Member of the Tasmanian House of Assembly
- In office 20 September 1856 – November 1862
- Preceded by: Seat created
- Succeeded by: John Meredith
- Constituency: Deloraine
- In office 18 June 1868 – January 1869
- Preceded by: William Archer
- Succeeded by: Henry Douglas
- Constituency: Deloraine
- In office 8 September 1871 – September 1872
- Preceded by: Seat created
- Succeeded by: James Monaghan Dooley
- Constituency: East Devon

Personal details
- Born: Adolphus Frederick Rooke 27 April 1814 Hartford, Cheshire, England
- Died: 12 December 1881 (aged 67) Deloraine, Tasmania
- Occupation: Farmer, brewer

= Adolphus Rooke =

Australian politician

Adolphus Frederick Rooke (27 April 1814 – 12 December 1881) was an English-born settler in Van Diemen's Land (later Tasmania) who worked as a brewer and farmer, and was one of the first members elected to the Tasmanian House of Assembly in 1856.
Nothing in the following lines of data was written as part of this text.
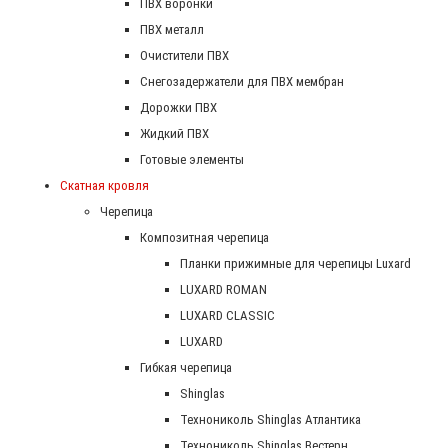
ПВХ воронки
ПВХ металл
Очистители ПВХ
Снегозадержатели для ПВХ мембран
Дорожки ПВХ
Жидкий ПВХ
Готовые элементы
Скатная кровля
Черепица
Композитная черепица
Планки прижимные для черепицы Luxard
LUXARD ROMAN
LUXARD CLASSIC
LUXARD
Гибкая черепица
Shinglas
Технониколь Shinglas Атлантика
Технониколь Shinglas Вестерн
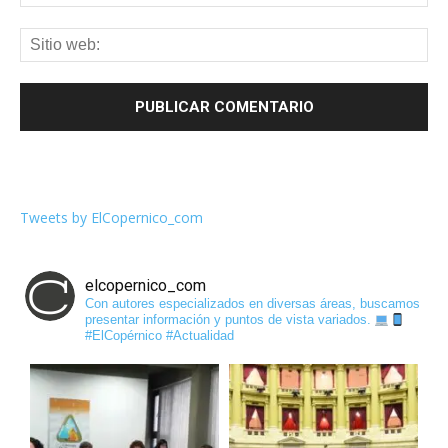
Tweets by ElCopernico_com
elcopernico_com
Con autores especializados en diversas áreas, buscamos
presentar información y puntos de vista variados.
#ElCopérnico #Actualidad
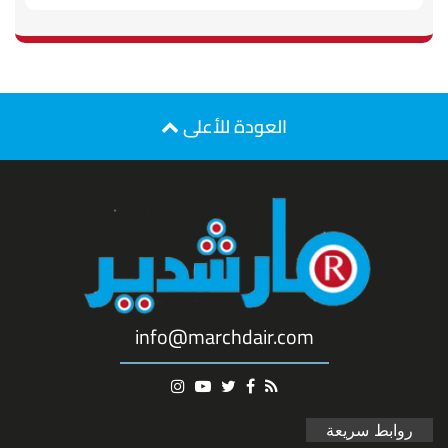
العودة للأعلى
info@marchdair.com
روابط سريعة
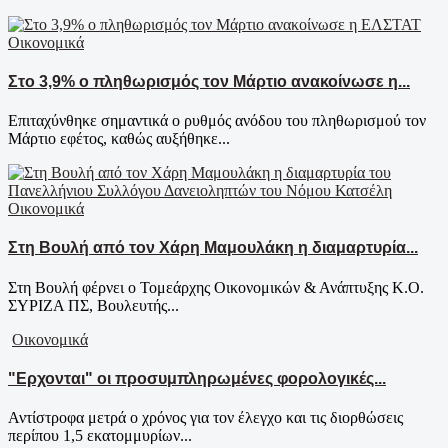
Οικονομικά
Στο 3,9% ο πληθωρισμός τον Μάρτιο ανακοίνωσε η...
Επιταχύνθηκε σημαντικά ο ρυθμός ανόδου του πληθωρισμού τον
Μάρτιο εφέτος, καθώς αυξήθηκε...
Οικονομικά
Στη Βουλή από τον Χάρη Μαμουλάκη η διαμαρτυρία...
Στη Βουλή φέρνει ο Τομεάρχης Οικονομικών & Ανάπτυξης Κ.Ο.
ΣΥΡΙΖΑ ΠΣ, Βουλευτής...
Οικονομικά
"Ερχονται" οι προσυμπληρωμένες φορολογικές...
Αντίστροφα μετρά ο χρόνος για τον έλεγχο και τις διορθώσεις
περίπου 1,5 εκατομμυρίων...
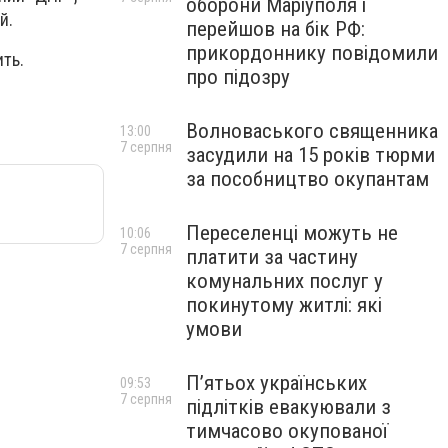
оборони Маріуполя і
ой.
перейшов на бік РФ:
прикордоннику повідомили
ть.
про підозру
Волноваського священника
13:00
7 серпня
засудили на 15 років тюрми
за пособництво окупантам
Переселенці можуть не
10:06
7 серпня
платити за частину
комунальних послуг у
покинутому житлі: які
умови
П’ятьох українських
09:53
7 серпня
підлітків евакуювали з
тимчасово окупованої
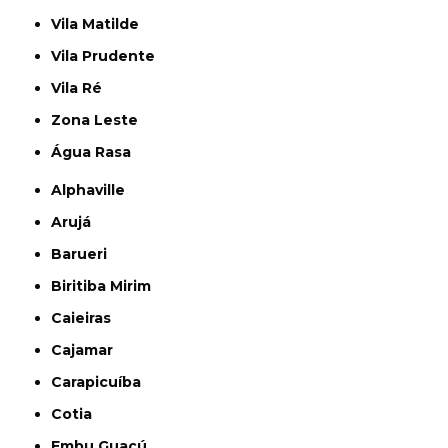
Vila Matilde
Vila Prudente
Vila Ré
Zona Leste
Água Rasa
Alphaville
Arujá
Barueri
Biritiba Mirim
Caieiras
Cajamar
Carapicuíba
Cotia
Embu Guaçú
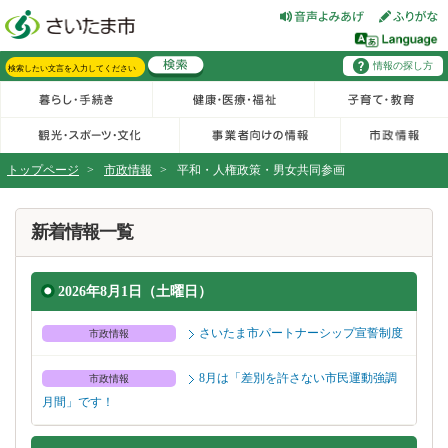
フッターへ移動
ページの先頭です。
ページの先頭に戻る
メインメニューへ移動
情報の探し方
メインメニューです。
サイト内検索。検索したいキーワードを入力し、検索ボタンをクリックもしくはキーボードのエンターキーを押してください。
トップページ
>
市政情報
>
平和・人権政策・男女共同参画
ページの本文です。
新着情報一覧
2026年8月1日（土曜日）
さいたま市パートナーシップ宣誓制度
市政情報
8月は「差別を許さない市民運動強調
市政情報
月間」です！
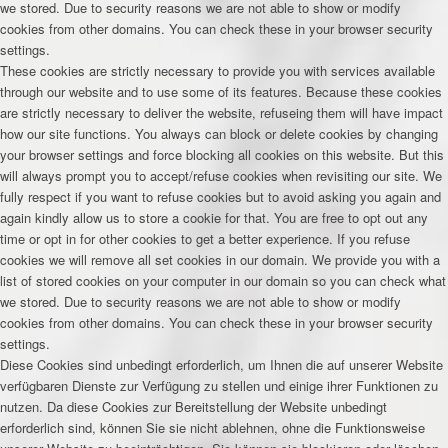
we stored. Due to security reasons we are not able to show or modify
cookies from other domains. You can check these in your browser security
settings.
These cookies are strictly necessary to provide you with services available
through our website and to use some of its features. Because these cookies
are strictly necessary to deliver the website, refuseing them will have impact
how our site functions. You always can block or delete cookies by changing
your browser settings and force blocking all cookies on this website. But this
will always prompt you to accept/refuse cookies when revisiting our site. We
fully respect if you want to refuse cookies but to avoid asking you again and
again kindly allow us to store a cookie for that. You are free to opt out any
time or opt in for other cookies to get a better experience. If you refuse
cookies we will remove all set cookies in our domain. We provide you with a
list of stored cookies on your computer in our domain so you can check what
we stored. Due to security reasons we are not able to show or modify
cookies from other domains. You can check these in your browser security
settings.
Diese Cookies sind unbedingt erforderlich, um Ihnen die auf unserer Website
verfügbaren Dienste zur Verfügung zu stellen und einige ihrer Funktionen zu
nutzen. Da diese Cookies zur Bereitstellung der Website unbedingt
erforderlich sind, können Sie sie nicht ablehnen, ohne die Funktionsweise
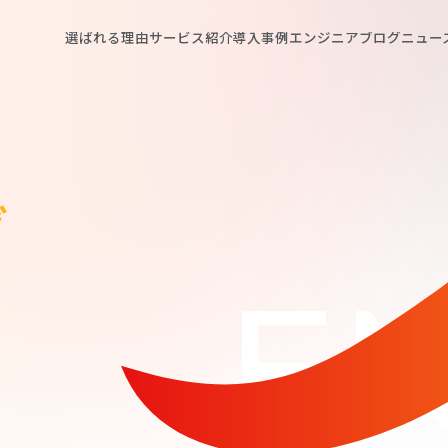
選ばれる理由
サービス紹介
導入事例
エンジニアブログ
ニュー
グ
EN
Rooke was born in Hartford, Cheshire in England, and emigrated to the colony of Van Diemen's Land around 1836. Acquiring large land holdings in Deloraine, Rooke concentrated on agriculture, working as a farmer and a brewer. In 1856, he acted on his considerable interest in politics and nominated as a candidate for the first Tasmanian colonial elections. He was elected unopposed as the member for Deloraine, which he held until his retirement in November 1862. In June 1868, he won the seat again but resigned after several months in January 1869. He took a third and final tilt at politics in 1871, holding the seat of East Devon from September 1871 to September 1872.

After leaving politics, Rooke was active in a proposal to construct a railway from Launceston to Deloraine, and was appointed as a director of the project. He was also added to the magisterial roll of the colony in 1869.

Rooke died at the age of 67 at his residence, "The Retreat", near Deloraine on 12 December 1881. He had been paralysed for twelve months prior to his death due to a serious accident.